Oh, Canada

Fife se tortille dans le fauteuil roulant et dit à la femme qui le pousse : J’oublie pourquoi j’ai accepté ça. Dites-moi pourquoi j’ai accepté. C’est la première fois qu’il le lui demande. Ce n’est pas une question, c’est une plaisanterie légère, une façon de se moquer de lui-même, de s’apitoyer sur son sort, et il le dit en français, mais la femme n’a pas l’air de saisir. Elle est haïtienne, âgée de cinquante et quelques années, sans beaucoup d’humour, brusque et professionnelle – exactement ce qu’Emma et lui cherchaient chez une infirmière. Maintenant, il en est moins sûr. Elle s’appelle Renée Jacques. Elle parle anglais avec réticence et un français qu’il a du mal à comprendre bien qu’il passe pour le parler couramment, du moins si c’est du québécois. Tendant le bras au-dessus de lui, elle ouvre la porte de la chambre, pousse doucement le fauteuil au-delà du seuil, dans le couloir. Ils passent devant la porte fermée de la chambre adjacente dont Emma a fait son bureau et où elle dort depuis que Fife s’est mis à rester éveillé toute la nuit en alternant bouffées de chaleur et frissons. Il se demande si elle est là en ce moment. Pour se cacher de Malcolm et de son équipe de tournage. Pour se cacher de la maladie de son mari. De la mort imminente de son mari. S’il le pouvait, il se cacherait lui aussi. De nouveau, il demande à Renée pourquoi il a accepté ça. Il sait qu’elle pense qu’il ne fait que geindre sans vraiment vouloir qu’elle réponde.

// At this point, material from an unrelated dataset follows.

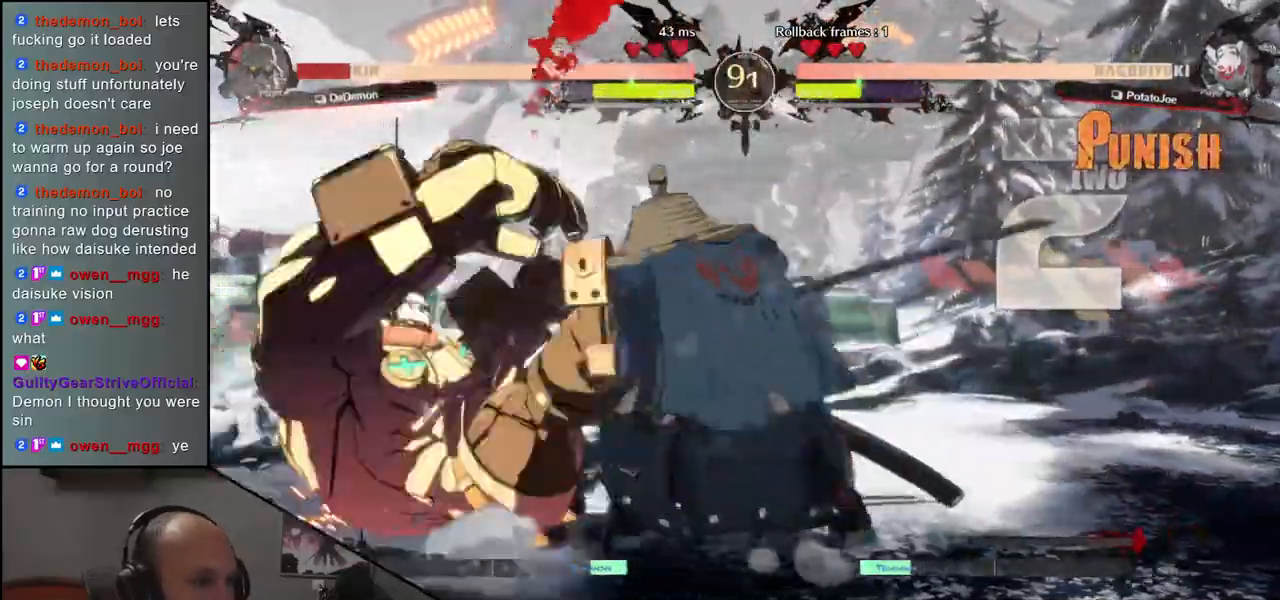
{"buttons": ["R1"], "left_stick": "center", "events": [[267, "R1", "down"], [350, "R1", "up"], [483, "R1", "down"]]}
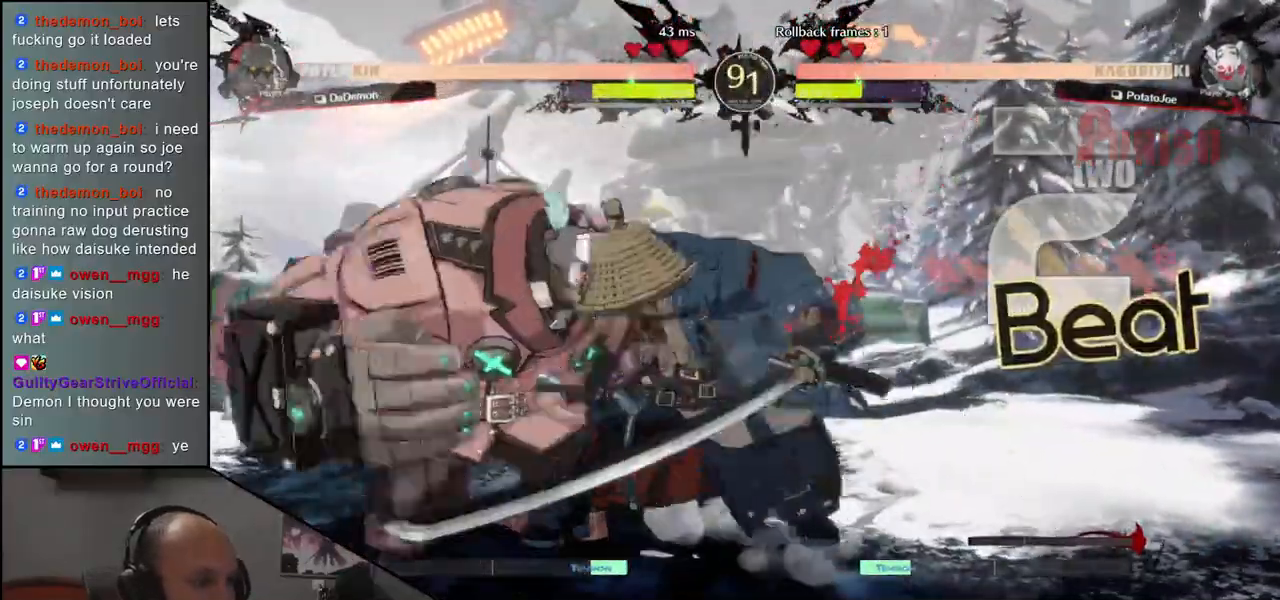
{"buttons": [], "left_stick": "center", "events": [[67, "R1", "up"], [183, "R1", "down"], [283, "R1", "up"], [417, "R1", "down"], [500, "R1", "up"]]}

Elle dit : Monsieur Fife a accepté l’interview parce qu’il est célèbre à cause de quelque chose dans le cinéma, et les gens célèbres doivent donner des interviews. Elle ajoute : Il y a déjà une heure qu’ils sont là à installer leurs lampes, à déplacer des meubles et à couvrir toutes les fenêtres du salon avec du drap noir. J’espère qu’ils comptent bien tout remettre comme c’était, avant de partir.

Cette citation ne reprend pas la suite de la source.